America’s earliest recorded legal execution dates back to 1622 in the Colony of Virginia. Since Daniel Frank’s execution for theft, an estimated 20,000 people were lawfully put to death over the next three centuries. About half as many were lynched in the street. (There was no penalty for street lynchings.) Questions were raised by concerned citizens regarding the morality of the practice and about the methods of punishment that were used, but the practice continued.

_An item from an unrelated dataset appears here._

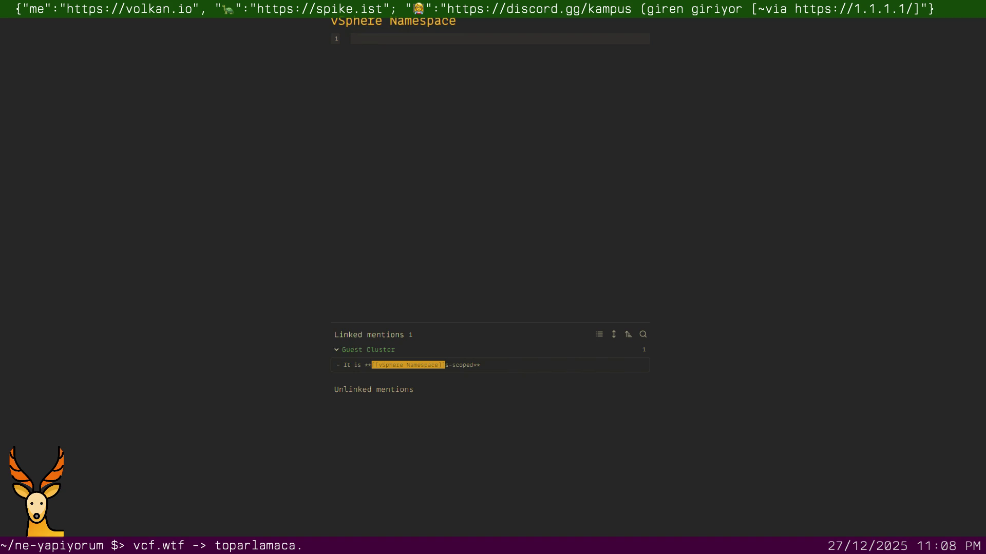
pyautogui.press('ctrl+alt+Left')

As early as 1892, the Supreme Court had need to rule on the idea of cruel and unusual punishment. It was not until 1910 in Weens v. U.S., the Supreme Court ruled that ‘the proscriptions of cruel and unusual punishments forbids the judicial imposition of them as well as their imposition by the legislature.‘ The Court’s decision acknowledged that its opinion of the proscription of cruel and unusual punishment was not fastened to the obsolete (earlier practices of law and method could be changed).
By 1967, efforts were under way to persuade the Supreme Court that ‘the infliction of death by law violated the national Constitution in particular the Eighth Amendment, which forbids the infliction of cruel and unusual punishments.‘ (Black, ’8l.)
In a 1972 landmark decision, the U.S. Supreme Court was persuaded that the practice was unconstitutional in the case of Furman v. Georgia. In a 5 to 4 decision the Court ruled that the death penalty, as presently administered was unconstitutional, with trial judges and juries having too much discretion in choosing a life sentence or the death penalty. The decision did not declare capital punishment unconstitutional, however.
After the Furman decision was announced, it became apparent that the controversy over the death penalty would continue with a degree of urgency to answer other questions surrounding its usefulness and its practices. The decision was neither a clear victory for retentionists or abolitionists.
Although, the decision effectively voided the death sentences of six hundred-thirty-one persons on death row and in thirty-two states, it did not settle the question of whether this society should have a penalty of death as a form of punishment. Although personal opposition to capital punishment was expressed by eight of the nine Supreme Court Justices, only two of the nine thought that the death penalty in any form was unconstitutional.
In that same year, in a 1972 press conference, President Richard Nixon announced his support of the death penalty, for certain crimes and took decisive action to restore it. Also in that same year, California passed Proposition 17 to restore a mandatory death penalty for several crimes and to prevent judicial review of such legislation. One year after the Furman decision, bills had been introduced to restore capital punishment in thirtysix state legislatures. A Gallup poll indicated that 57% of the adult public (‘far removed‘ or ‘informed public‘) supported the death penalty in some form.
Two years after Furman, twenty-eight states had new death penalty legislation and more than one hundred persons in seventeen states had been sentenced to death under these new laws, although none were actually executed. Despite the moratorium on executions, the country was still unwilling to abolish the death penalty.
In only four years, after the Furman decision, more than four hundred people were on death row in thirty-two states. Already, the U.S. Supreme Court had begun review of its next death penalty case, ‘Fowler v. North Carolina.‘
Wherein many thought that Furman had signaled an end to the system of capital punishment, it was merely an interruption in the practice of lawful killing. In essence, it may have had an opposite effect. Furman signaled a frenzy of legal activity. In order to reinstate the death penalty, state laws were written in compliance with the Furman ruling. Clearly the objective was to maintain the death penalty.
‘Just as Furman was greeted as the abolition of capital punishment, McClesky has been described as the abandonment of constitutional regulation of the death penalty.‘(Black, ’8l) McClesky suggested a case-by-case approach to reviewing existing death sentences. The claims of racial discrimination brought by McClesky suggested that the system of capital punishment in America is discriminatory in its very nature. The system will exist as long as discretionary judgment is upheld as a necessary part of the procedural process.